__Requirement__:
Pick out all lines with the word "ring" from the records that follow.

__Source information__:
_ _ _ _
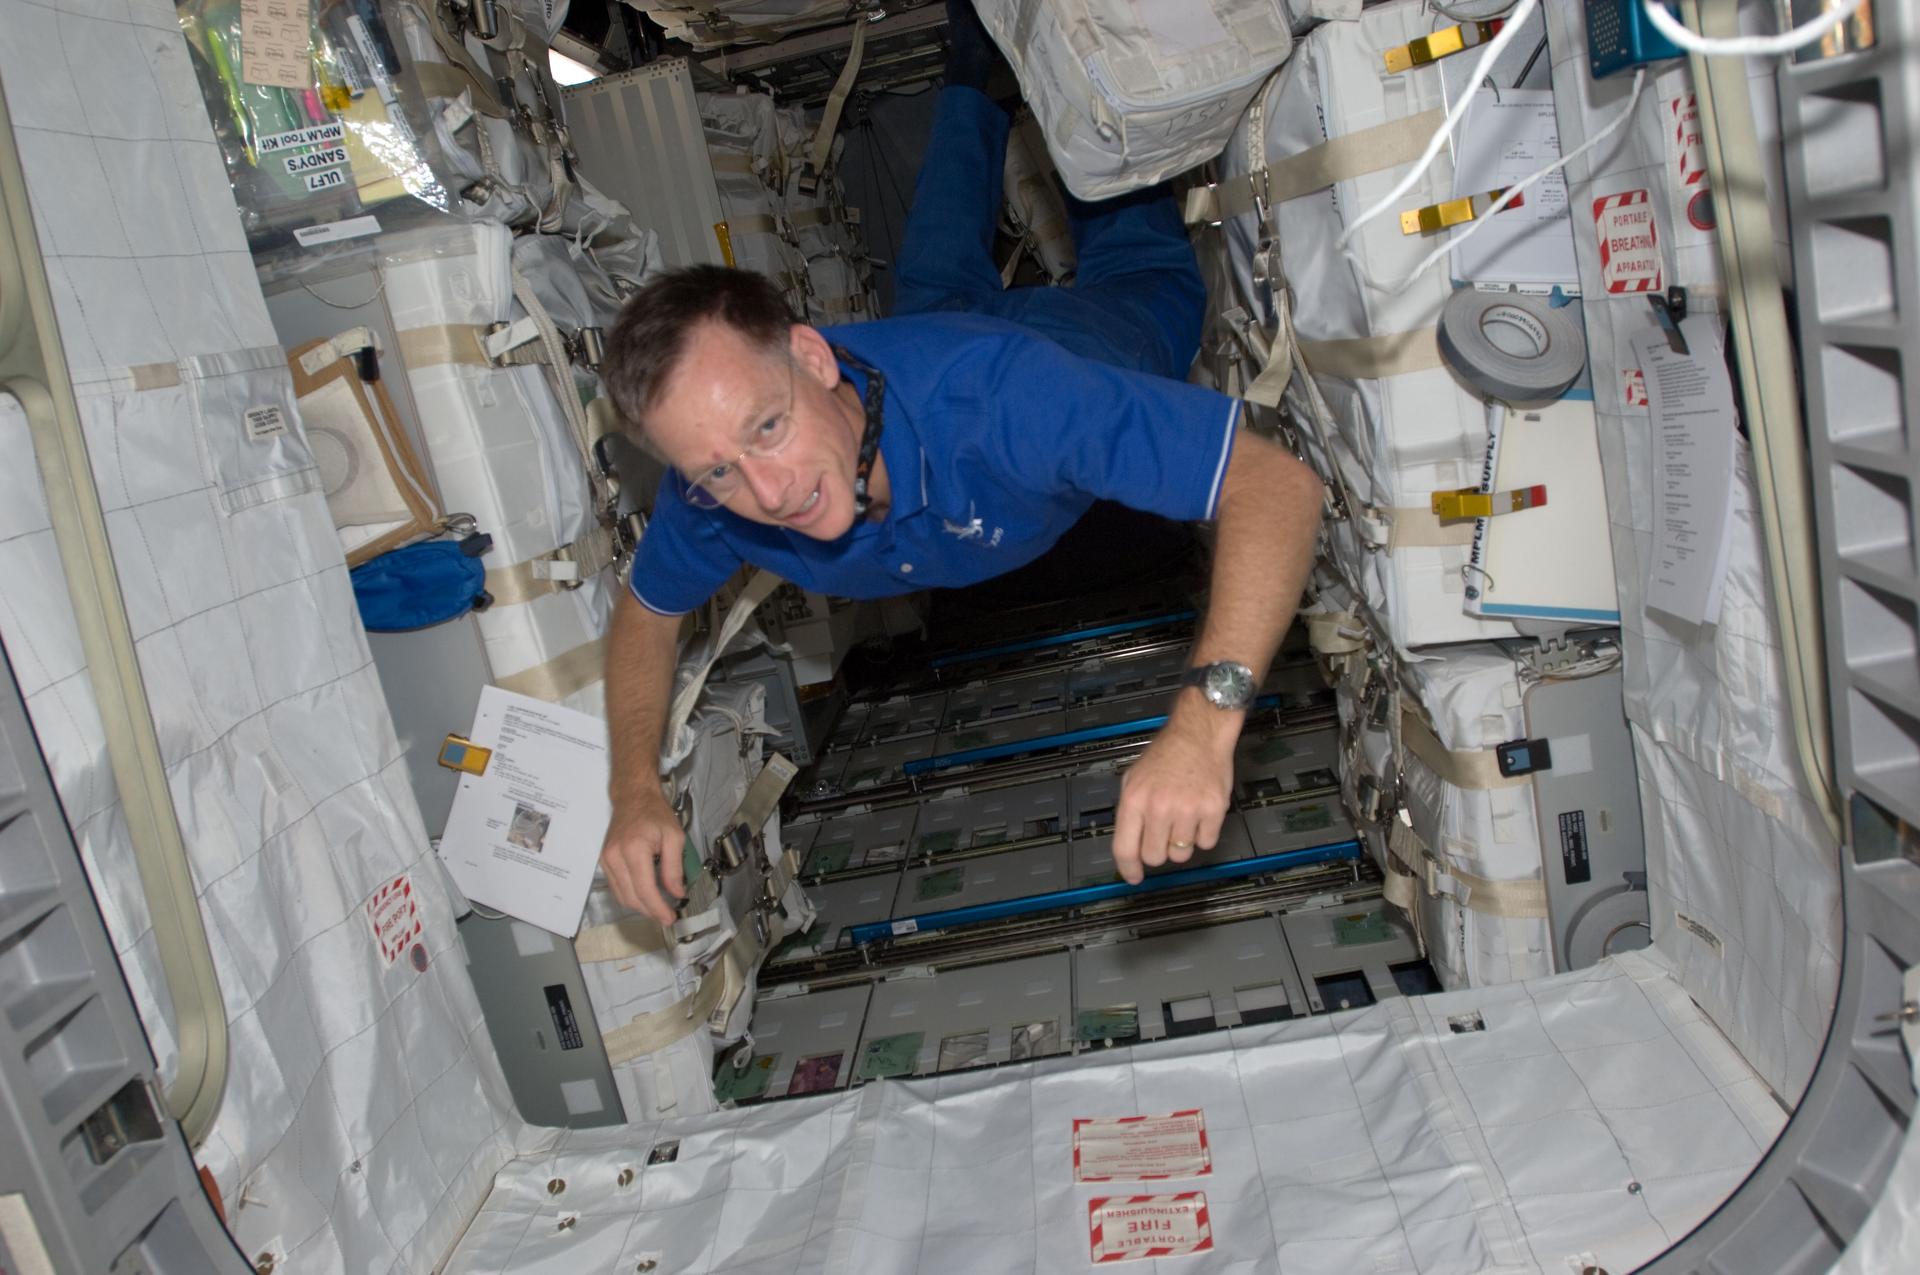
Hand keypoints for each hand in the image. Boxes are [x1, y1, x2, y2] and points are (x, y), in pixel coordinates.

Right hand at [600, 785, 686, 924]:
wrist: (633, 797)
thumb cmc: (655, 814)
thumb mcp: (674, 837)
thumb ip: (674, 868)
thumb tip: (677, 894)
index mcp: (634, 850)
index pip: (644, 889)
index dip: (657, 908)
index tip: (670, 918)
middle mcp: (615, 857)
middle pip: (631, 897)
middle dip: (650, 911)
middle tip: (667, 915)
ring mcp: (606, 860)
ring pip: (621, 896)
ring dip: (640, 906)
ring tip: (658, 907)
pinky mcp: (603, 861)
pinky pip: (616, 887)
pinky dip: (630, 896)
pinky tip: (645, 895)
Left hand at [1111, 710, 1235, 884]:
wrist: (1200, 733)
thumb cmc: (1168, 753)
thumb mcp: (1134, 778)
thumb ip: (1130, 812)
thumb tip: (1128, 846)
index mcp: (1135, 799)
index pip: (1125, 848)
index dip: (1128, 868)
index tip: (1134, 877)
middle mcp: (1159, 807)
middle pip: (1155, 857)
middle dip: (1159, 850)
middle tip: (1164, 832)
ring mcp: (1188, 810)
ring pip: (1182, 853)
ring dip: (1182, 842)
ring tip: (1184, 817)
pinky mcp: (1213, 810)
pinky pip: (1206, 843)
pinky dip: (1204, 833)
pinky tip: (1200, 813)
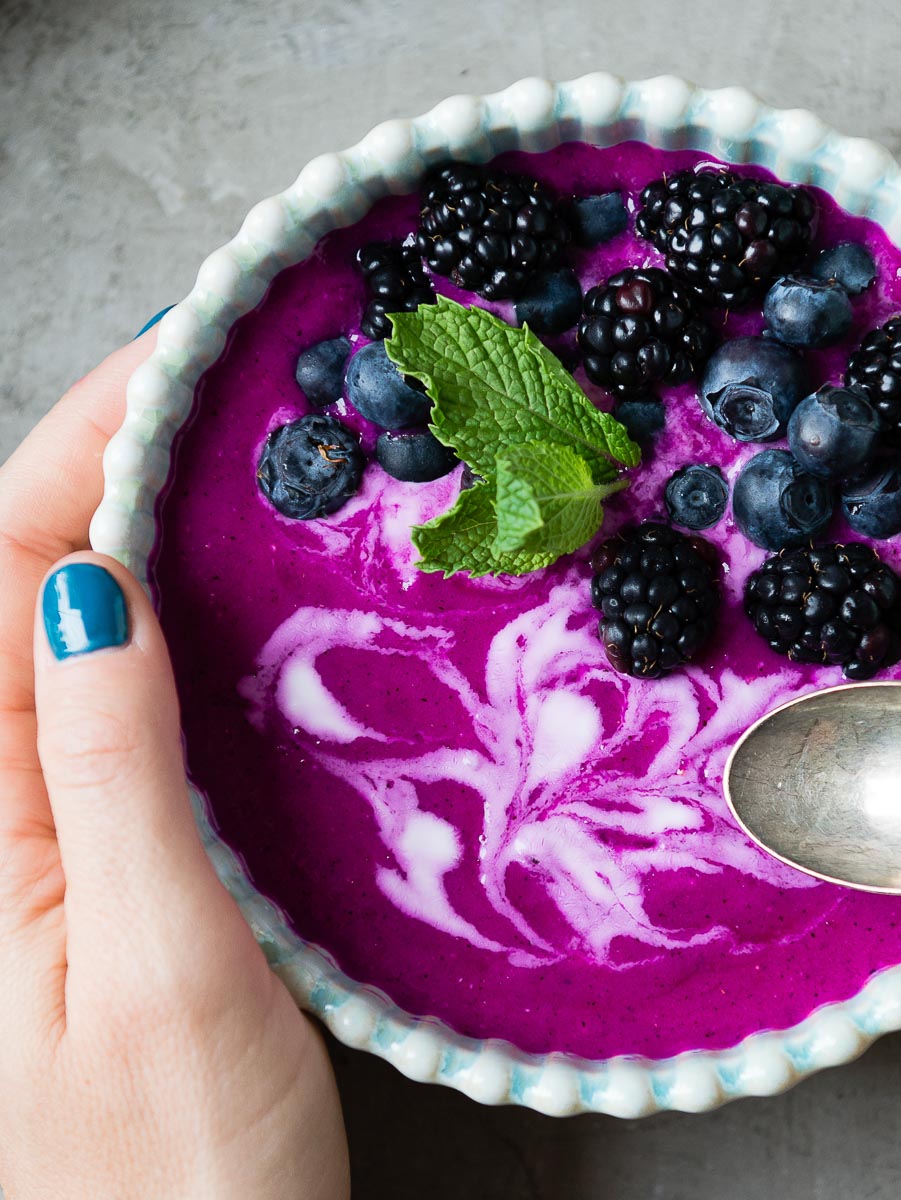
_ _ _ _
__Task response__:
ring mcp: (606, 860)
ring pip: (621, 896)
ring dip: (640, 906)
ring tip: (658, 907)
ring mcp: (1188, 810)
ring pip: (1182, 853)
ring dip: (1182, 842)
ring tip: (1184, 817)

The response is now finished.